Prime Minister Anthony Albanese thinks so, noting in a Q&A session that the firming capacity of gas would still be needed, singling out a company looking to move towards hydrogen for their aluminium refinery and other activity in Gladstone, Queensland.

He was also quick to call out the Greens, saying that “if it doesn’t stack up, if it has a negative impact, then you’re not actually helping the transition of what you say your objectives are”.

The Prime Minister also remained open to the development of new gas fields to meet demand as production continued to slip though he warned that proper environmental assessment would still be required.

And them’s the facts.

Gas demand remains elevated while supply – decimated as it has by years of underinvestment into new supply – continues to decline.

And while adoption of renewable energy continues to gain momentum, a massive uptick in energy storage will be required to stabilise the grid and provide power at night or when the wind’s not blowing.

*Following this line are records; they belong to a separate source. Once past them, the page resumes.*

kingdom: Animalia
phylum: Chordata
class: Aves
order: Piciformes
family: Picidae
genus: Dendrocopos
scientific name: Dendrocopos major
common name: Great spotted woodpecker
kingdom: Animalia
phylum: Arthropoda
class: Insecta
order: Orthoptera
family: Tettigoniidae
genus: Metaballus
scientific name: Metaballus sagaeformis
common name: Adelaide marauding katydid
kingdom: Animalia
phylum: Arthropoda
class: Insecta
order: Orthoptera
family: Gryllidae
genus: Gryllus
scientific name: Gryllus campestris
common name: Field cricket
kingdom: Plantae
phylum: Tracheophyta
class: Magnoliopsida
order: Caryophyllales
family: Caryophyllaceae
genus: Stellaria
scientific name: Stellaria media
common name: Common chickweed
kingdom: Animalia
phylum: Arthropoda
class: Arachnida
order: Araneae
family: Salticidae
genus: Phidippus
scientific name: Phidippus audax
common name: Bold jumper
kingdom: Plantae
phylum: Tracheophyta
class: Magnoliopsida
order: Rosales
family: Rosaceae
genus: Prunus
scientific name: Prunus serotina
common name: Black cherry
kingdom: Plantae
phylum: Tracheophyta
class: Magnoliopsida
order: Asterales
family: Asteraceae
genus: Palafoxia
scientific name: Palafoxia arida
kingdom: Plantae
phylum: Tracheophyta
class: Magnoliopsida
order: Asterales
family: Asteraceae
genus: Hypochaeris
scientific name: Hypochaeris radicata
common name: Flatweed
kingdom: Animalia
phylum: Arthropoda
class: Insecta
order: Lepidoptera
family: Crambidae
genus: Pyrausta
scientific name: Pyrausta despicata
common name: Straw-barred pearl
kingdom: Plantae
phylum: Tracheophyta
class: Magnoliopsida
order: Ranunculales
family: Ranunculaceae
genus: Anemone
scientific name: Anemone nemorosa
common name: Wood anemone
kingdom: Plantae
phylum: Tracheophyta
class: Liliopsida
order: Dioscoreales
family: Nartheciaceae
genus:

It also needs to be taken in the context of the early closures of some very large coal-fired plants, which makes the firming role of gas-fired plants even more important.

 

‘Clean’ hydrogen missing the point

Meanwhile, the buzz is out about Japan’s Green Innovation Fund investing $2.35bn into a ‘clean’ coal to hydrogen project which will gasify dirty brown coal before extracting and liquefying the resulting hydrogen and liquefy it before shipping it to Japan.

The resulting carbon dioxide will then be captured and sequestered in storage facilities in the nearby Bass Strait.

While the concept sounds exciting, especially with the big guns firing from Japan, they are several problems with it starting with the use of carbon, capture and storage.

Carbon sequestration itself has been proven to work in the past, but it almost always has been in the context of enhanced oil recovery with the captured CO2 used to boost reservoir pressures.

The success rate when used expressively for the purpose of reducing emissions has been rather more mixed with the Chevron’s Gorgon project proving that even deep pockets can only go so far.

Shipping the hydrogen by liquefying it is also problematic.

While hydrogen itself has a high energy density, its low ambient temperature density actually results in a low energy per unit volume.

This means that for the same volume, liquefied hydrogen actually has less energy than liquefied natural gas.

And because hydrogen liquefies at a much lower temperature than methane (natural gas), you also need a lot more power both to liquefy it and keep it cold.

Then of course there’s the use of brown coal, which sounds terribly like the last gasp of a fossil fuel source that really should have been retired long ago but has hung on by its fingernails.

For hydrogen to really make any impact on carbon emissions, its production will really have to come through the use of renewable energy – aka Green Hydrogen – and not the use of stop gaps such as coal gasification combined with CCS.

That companies and countries continue to ignore this point is just a continuation of the short-sighted thinking that has landed us in our current state in the first place.